*DESCRIPTION OF THE TASK*
If a line in the data below contains the word "KiCad", copy it out.
**** DATASET ENTRIES
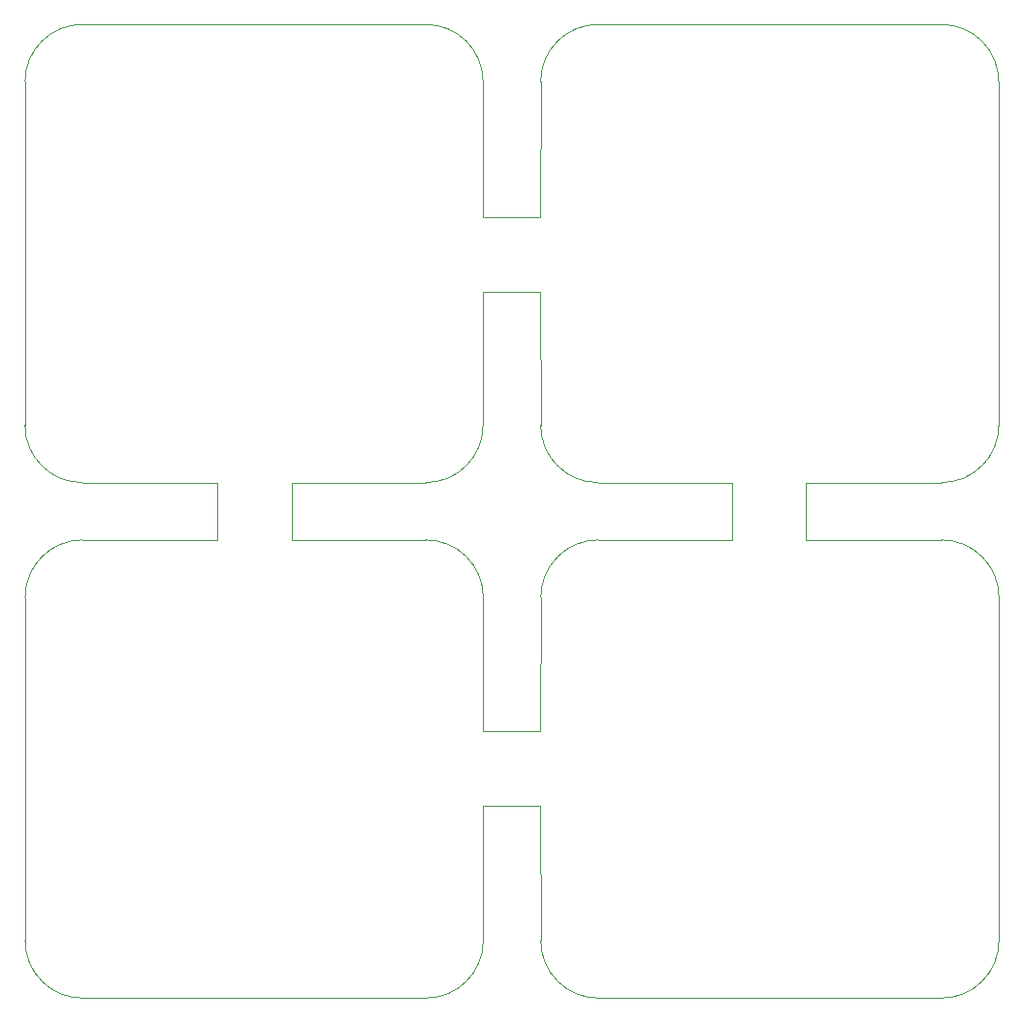
<source format=gbr>
%TF.GenerationSoftware,KiCad,Pcbnew,7.0.1*%
%TF.CreationDate,2023-09-10T14:18:25+09:00*%
%TF.ProjectId,block_socket,626c6f63-6b5f-4736-9f63-6b65742e6b69,rev?*%
%TF.SameCoordinates,Original*%
%TF.FileFunction,Profile,NP*%
%FSLAX46Y46*%
G04 Gerber Fmt 4.6, Leading zero omitted, Abs format (unit mm)*
G04 Created by KiCad (PCBNEW 7.0.1) date 2023-09-10 14:18:25*
%MOMM*%
%LPD*%
G01*
G04 APERTURE LIST*
%TA.AperFunction,Profile*%
%ADD10C,0.100000*%
%TD*%
G04 APERTURE END LIST*
D10*
X109730000Y-52630000D02*
X109744466Y-40815534D01*
X104730000Y-52630000D02*
X109730000Y-52630000D01*
X144744466Y-35815534D02*
X114744466Y-35815534D01*
X144758932Y-120830032D02*
G75*
G03*
X149758932Y-115830000I-32J5000032D01*
G01*
X149758900Y-85830000D02*
G75*
G03*
X144758932Y-80830000I-5000000J0D01*
G01*
X99715534Y-35815534D02*
X69715534Y-35815534D01*
X69715534Y-75815534D02*
X81530000Y-75815534D01*
X132930000Y-80830000D02*
X132930000Y-75830000D01*
X104715534Y-40815534D02*
X104730000Y-52630000D01*
X69715534Y-35815534D02*
G75*
G03*
X64715534Y-40815534I-4J-4999996D01*
G01*
X132930000Y-75830000D02*
X144744466Y-75815534D01*
X104730000Y-85830000D02*
G75*
G03*
X99730000Y-80830000I-5000000J0D01*
G01*
X109758900Y-115830000D02*
G75*
G03*
X114758932Y-120830000I5000000J0D01*
G01*
X109730000Y-97530000D02*
X109758932Y-85830000D01*
X149758932Y-115830000D02*
X149758932Y-85830000D01*
X104715466Y-40815534D02*
G75*
G03*
X99715534Y-35815534I-4999966J34D01*
G01*
X114744466Y-35815526D02*
G75*
G03*
X109744466Y-40815534I4J-5000004D01*
G01*
X64730000Y-115830000D02*
G75*
G03*
X69730000Y-120830000I5000000J0D01*
G01*
X104730000Y-115830000D02*
X104730000Y-104030000D01*
X114758932Y-120830000D02*
X144758932Y-120830000D01*
X88030000Y-80830000D02*
X99730000Y-80830000D01*
X149744466Y-40815534D02*
G75*
G03*
X144744466Y-35815534I-4999966J34D01*
G01*
X144758932Y-80830000D02*
X132930000Y-80830000D01*
X109744466Y-70815534D02*
G75*
G03*
X114744466Y-75815534I5000034J34D01*
G01*
X104715534Y-70815534D02*
X104730000Y-59130000D01*
X126430000Y-75830000D02*
X114744466Y-75815534D01*
X99730000Y-120830000D02*
G75*
G03*
X104730000Y-115830000I0J5000000D01*
G01*
X69730000Y-120830000D02*
X99730000Y-120830000D01*
X104730000Y-85830000D02*
X104730000Y-97530000D01*
X104730000Y-104030000D02*
X109730000Y-104030000D01*
X81530000Y-75815534D02*
X81530000Y-80830000D01*
X64715534Y-40815534D02*
X64715534Y-70815534D01*
X99715534Y-75815534D02*
G75*
G03*
X104715534Y-70815534I-4J5000004D01*
G01*
X109730000Y-59130000D02*
X109744466Y-70815534D01*
X126430000Y-80830000D02*
X126430000Y-75830000D01*
X99715534Y-75815534D02*
X88030000Y-75830000D01*
X114758932Y-80830032D02*
G75*
G03*
X109758932Y-85830000I-32J-4999968D01*
G01*
X69730000Y-80830000D02*
G75*
G03*
X64730000Y-85830000I0J-5000000D01*
G01*
X114758932Y-80830000D02*
X126430000Y-80830000D01*
X149744466Y-70815534D02*
X149744466Y-40815534D01*
X64715466Y-70815534D02*
G75*
G03*
X69715534Y-75815534I5000034J34D01*
G01*
X109730000Y-104030000D02*
X109758932Y-115830000D01*
X88030000Y-75830000D02*
X88030000Y-80830000D01*
X81530000Y-80830000D02*
X69730000Y-80830000D01*
X144744466Y-75815466D02*
G75*
G03*
X149744466Y-70815534I34J4999966D01*
G01*
X104730000Y-97530000D02*
X109730000Y-97530000D01*
X104730000Y-59130000D02*
X109730000Y-59130000D01*
X64730000Y-85830000D02*
X64730000Y-115830000D01*
M02*

</source>
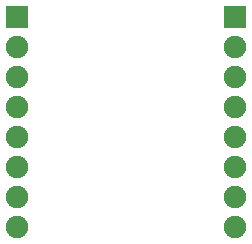
<source format=gbs>
G04 DipTrace 3.1.0.1*
G04 09342-3_miskovichk_giordanom_0_1.gbs*
%MOIN*%
G04 #@! TF.FileFunction,Soldermask,Bot*
G04 #@! TF.Part,Single*
%ADD31C,0.074929*%
%ADD33R,0.074929X0.074929*%
%FSLAX26Y26*%
G04*
G70*
G90*
G75*
G01*
G04 BotMask*
%LPD*%
D33*
X506500Y1231500D3*
D31*
Y1131500D3*
Y1031500D3*
Y931500D3*
Y831500D3*
Y731500D3*
Y631500D3*
Y531500D3*
D33*
X1231500Y1231500D3*
D31*
Y1131500D3*
Y1031500D3*
Y931500D3*
Y831500D3*
Y731500D3*
Y631500D3*
Y531500D3*
M02*

</source>
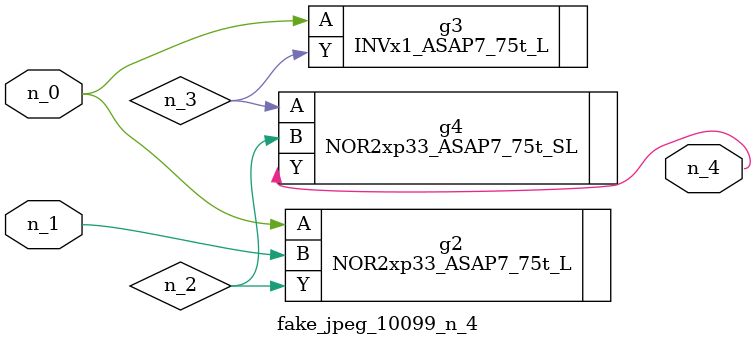
<source format=v>
module fake_jpeg_10099_n_4 (n_0, n_1, n_4);

input n_0;
input n_1;

output n_4;

wire n_3;
wire n_2;

NOR2xp33_ASAP7_75t_L g2 ( 
.A(n_0),
.B(n_1),
.Y(n_2)
);

INVx1_ASAP7_75t_L g3 ( 
.A(n_0),
.Y(n_3)
);

NOR2xp33_ASAP7_75t_SL g4 ( 
.A(n_3),
.B(n_2),
.Y(n_4)
);


endmodule
</source>
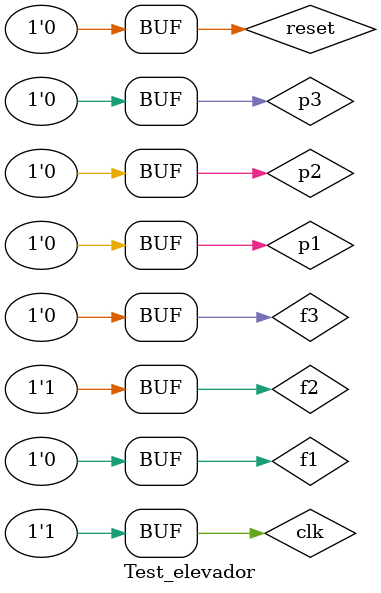
<source format=v>
`timescale 1ns / 1ps


module Test_elevador;

	// Inputs
	reg p1;
	reg p2;
	reg p3;
	reg f1;
	reg f2;
	reg f3;
	reg reset;
	reg clk;

	// Outputs
	wire [6:0] display;
	wire mup;
	wire mdw;

	// Instantiate the Unit Under Test (UUT)
	Elevador_3pisos uut (
		.display(display), 
		.mup(mup), 
		.mdw(mdw), 
		.p1(p1), 
		.p2(p2), 
		.p3(p3), 
		.f1(f1), 
		.f2(f2), 
		.f3(f3), 
		.reset(reset), 
		.clk(clk)
	);

	initial begin
		// Initialize Inputs
		p1 = 0;
		p2 = 0;
		p3 = 0;
		f1 = 1;
		f2 = 0;
		f3 = 0;
		reset = 1;
		#10;
		reset = 0;
		#100;//pulsador 3
		p3 = 1;
		#15;
		p3 = 0;
		f1 = 0;
      #50;
		f2= 1; //pasa por piso 2
		#10;
		f2= 0;
		#50;
		f3= 1;//llega a piso 3
		#100;//pulsador 1
		p1 = 1;
		#15;
		p1 = 0;
		f3 = 0;
		#50;
		f2= 1; //pasa por piso 2
		#10;
		f2= 0;
		#50;
		f1= 1;//llega a piso 1
		#100;//pulsador 2
		p2 = 1;
		#15;
		p2 = 0;
		f1 = 0;
		#100;
		f2= 1;//llega a piso 2
		#100;//pulsador 1
		p1 = 1;
		#15;
		p1 = 0;
		f2 = 0;
		#100;
		f1= 1;//llega a piso 1
		#100;//pulsador 2
		p2 = 1;
		#15;
		p2 = 0;
		f1 = 0;
		#100;
		f2= 1;//llega a piso 2
		#100;//pulsador 3
		p3 = 1;
		#15;
		p3 = 0;
		f2 = 0;
		#100;
		f3= 0;//llega a piso 3
		#100;//pulsador 2
		p2 = 1;
		#15;
		p2 = 0;
		f3 = 0;
		#100;
		f2= 1;//llega a piso 2

	end
      
		
	//simulacion del clock
	   parameter PERIOD = 5;
   always begin
      clk= 1'b0;
      #(PERIOD/2) clk = 1'b1;
      #(PERIOD/2);
   end  
	//fin clock
	
	
endmodule


</source>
********
*COMPLETED EXERCISE*
%TF.GenerationSoftware,KiCad,Pcbnew,7.0.1*%
G04 Created by KiCad (PCBNEW 7.0.1) date 2023-09-10 14:18:25*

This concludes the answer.